Medical Device Daily Washington Editor

The artificial pancreas may never arrive, especially if stem cells and gene therapy ever make serious inroads on modern healthcare, but a number of parties are pressing forward with effort to put a device into play that will do a reasonable job all the same.

Earlier this week, FDA, the National Institutes of Health and the Juvenile Diabetes Research Foundation (JDRF; New York) hosted a symposium titled "Toward an Artificial Pancreas" that highlighted the progress to date and described the considerable terrain yet to be covered.

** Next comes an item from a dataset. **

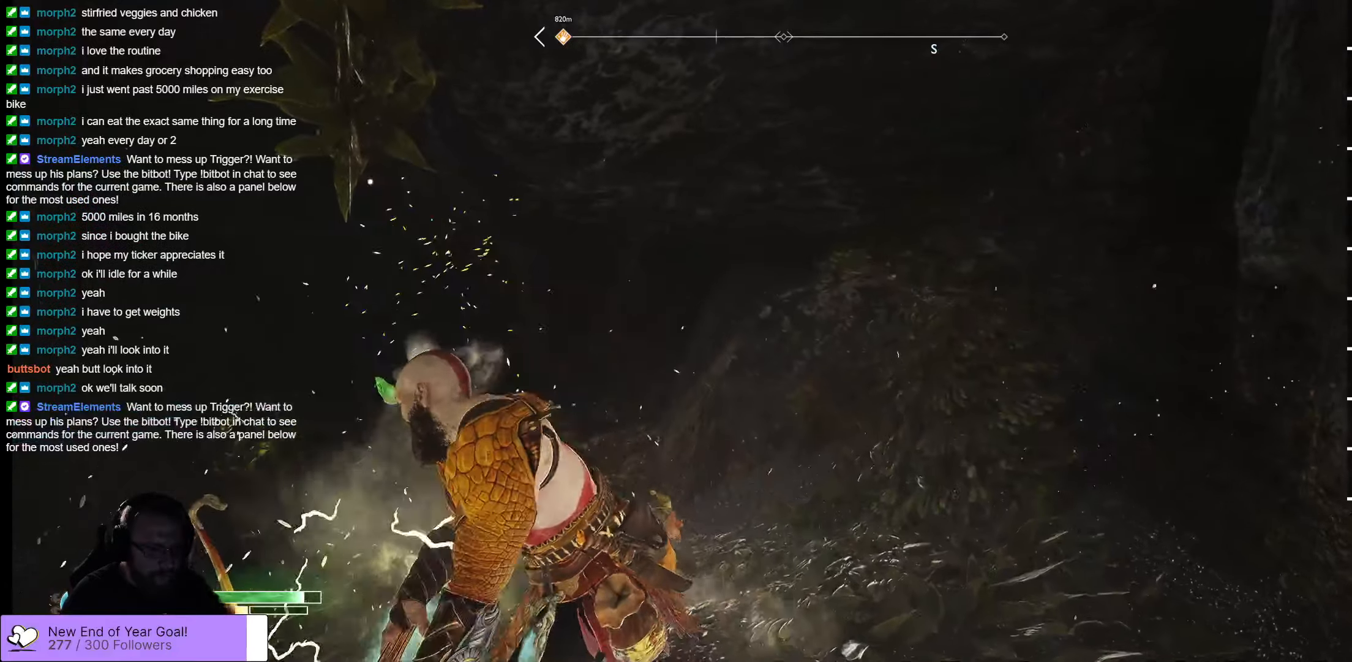
{"buttons": [], "left_stick": "up-left", "right_stick": "center", "events": [[66, "right_stick", "down-left"], [266, "left_stick", "left"], [500, "left_stick", "up-left"], [500, "right_stick", "center"]]}
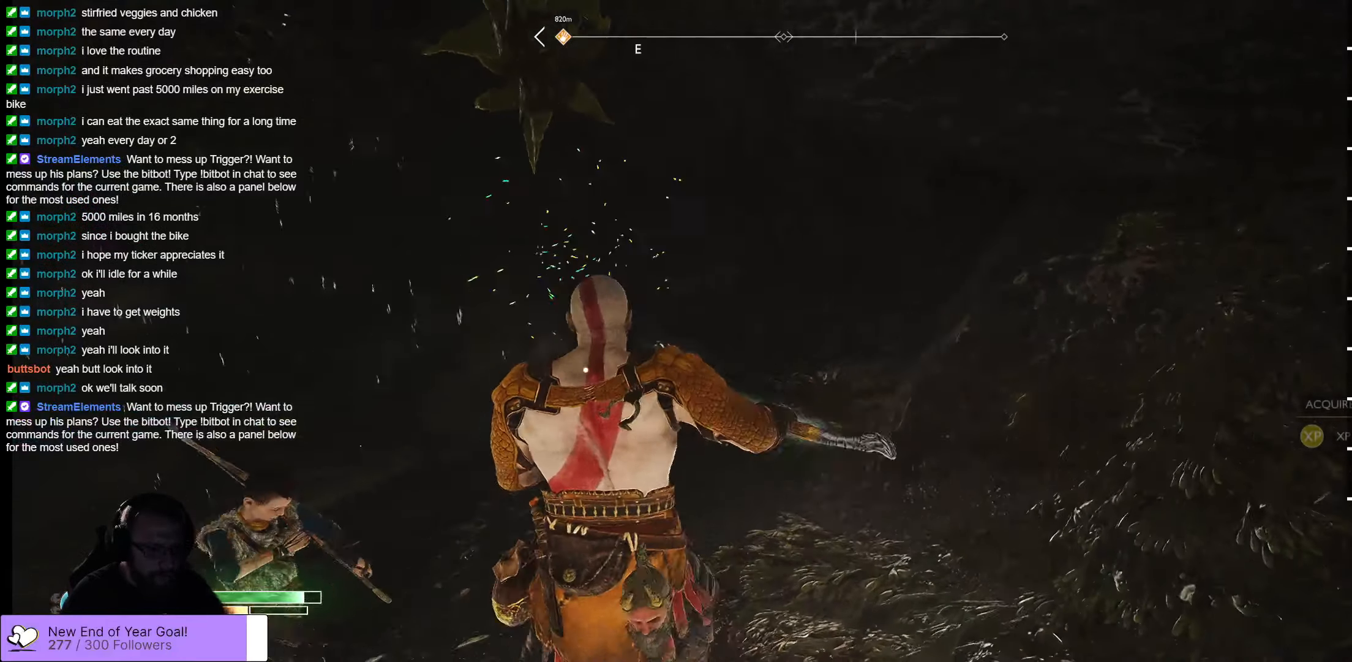
{"buttons": [], "left_stick": "center", "right_stick": "left", "events": [[166, "left_stick", "center"], [383, "right_stick", "left"]]}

One of the recurrent ideas heard during the two-day gathering was that of a fast-track approach at FDA toward passing a premarket approval application for an artificial pancreas. But fast-track authority has boomeranged on the agency several times over the past decade, including a fast-track approach to anti-carcinogenic drugs.

Whether the agency is willing to risk more blistering attacks from Capitol Hill and the nation's major media outlets and bloggers remains to be seen, but any reticence on FDA's part to fast-track an artificial pancreas would surprise few.

In kicking off the symposium's first day, William Tamborlane, MD, deputy director of the Yale Center for Clinical Investigations (New Haven, Connecticut), reminded the audience: "The whole idea of a closed-loop system was proposed back in the 1970s." He said the Biostator, an oven-sized glucose monitoring system designed to perform as a "glucose clamping system," was a serious systematic effort, but that it was ungainly and of very limited utility.

Tamborlane made reference to a paper he co-authored in 1979 that addressed the use of a portable infusion pump in juvenile diabetic patients, which showed that small, pre-meal doses of insulin could bring down the post-meal (post-priandal) gyrations in blood glucose by substantial margins.

The abstract from that article, which appeared in the March 15, 1979, issue of the New England Journal of Medicine, noted – perhaps more presciently than Tamborlane and his co-authors might have appreciated at the time – that "the feasibility and value of the long-term application of this technique need exploration."

Aaron Kowalski, PhD, research director at JDRF, discussed the current state of affairs in the push toward an artificial pancreas, opening by stating that "the first generation of the artificial pancreas is pushing in some of the insulin some of the time." He said that while this is a sign of progress, "what's not debatable is that there are some important steps needed to realize" the potential of such technologies.

Even though the "big goal is to walk away from an artificial pancreases and cure diabetes," Kowalski said, researchers have to make progress quickly. He said the automated closed loop "needs to happen soon," listing algorithms in need of refinement as one of the big jobs. However, he also made the case that FDA needs to put more effort into clearing a device, and sponsors need to put more effort into making these devices.

He said Type 1 diabetes "is beyond just insulin, but there are opportunities to get beyond just insulin regulation. "If we could incorporate closed-loop control" into other cellular approaches to a cure, "closed loop control could give us a better chance of succeeding at that."

Stuart Weinzimer, MD, associate professor of endocrinology at Yale University School of Medicine (New Haven), discussed studies of closed-loop systems in children.

"One of the mantras of pediatrics is that children are not small adults," he said, noting that children and adolescents "are at greater risk of complications of hyperglycemia and hypoglycemia." There is "also a higher psychosocial burden of care" in connection with pediatric diabetes.

Weinzimer said the algorithm he chose for several of the studies he presented was a proportional integral derivative (PID) controller, which "has been around for a long time."

A Medtronic (Minneapolis) PID study at the UCLA Medical Center, the first fully closed-loop study in humans, suggested that glucose control was fairly good with the PID, he said, but a rebound after breakfast was sharp enough to require a dietary adjustment. "Some of this rebound is due to persistent elevations in insulin levels," he said, which in turn is attributed to slower absorption of serum insulin.

Weinzimer presented the results of a Yale pediatric study that tracked 17 subjects in two different study arms for 36 hours to assess a closed-loop system versus one that allowed patient intervention, termed a hybrid glucose loop system. They were all on sensors that transmitted to the hospital every 30 to 60 minutes.

"Half [eight] of our subjects received a priming dose of insulin five to 15 minutes before the meal," he said, but "not enough for the meal, just enough to get some insulin on board."

The study used the MiniMed insulin pump made by Medtronic.

While nighttime control of glucose was almost identical in both groups, glucose levels in the hybrid patients were an average of 149 milligrams per deciliter (mg/dl), a sharp drop from the 159 seen in the controls. A greater absolute difference was seen in post-priandal glucose levels, 194 mg/dl for the study subjects and 226 for the controls. The admittedly small test gives researchers confidence that minor tweaks in the delivery of insulin might make significant differences in the day-to-day life of the Type 1 diabetic.

"We believe the better performance of the hybrid was due to getting the insulin in faster" in the pre-meal doses, Weinzimer said.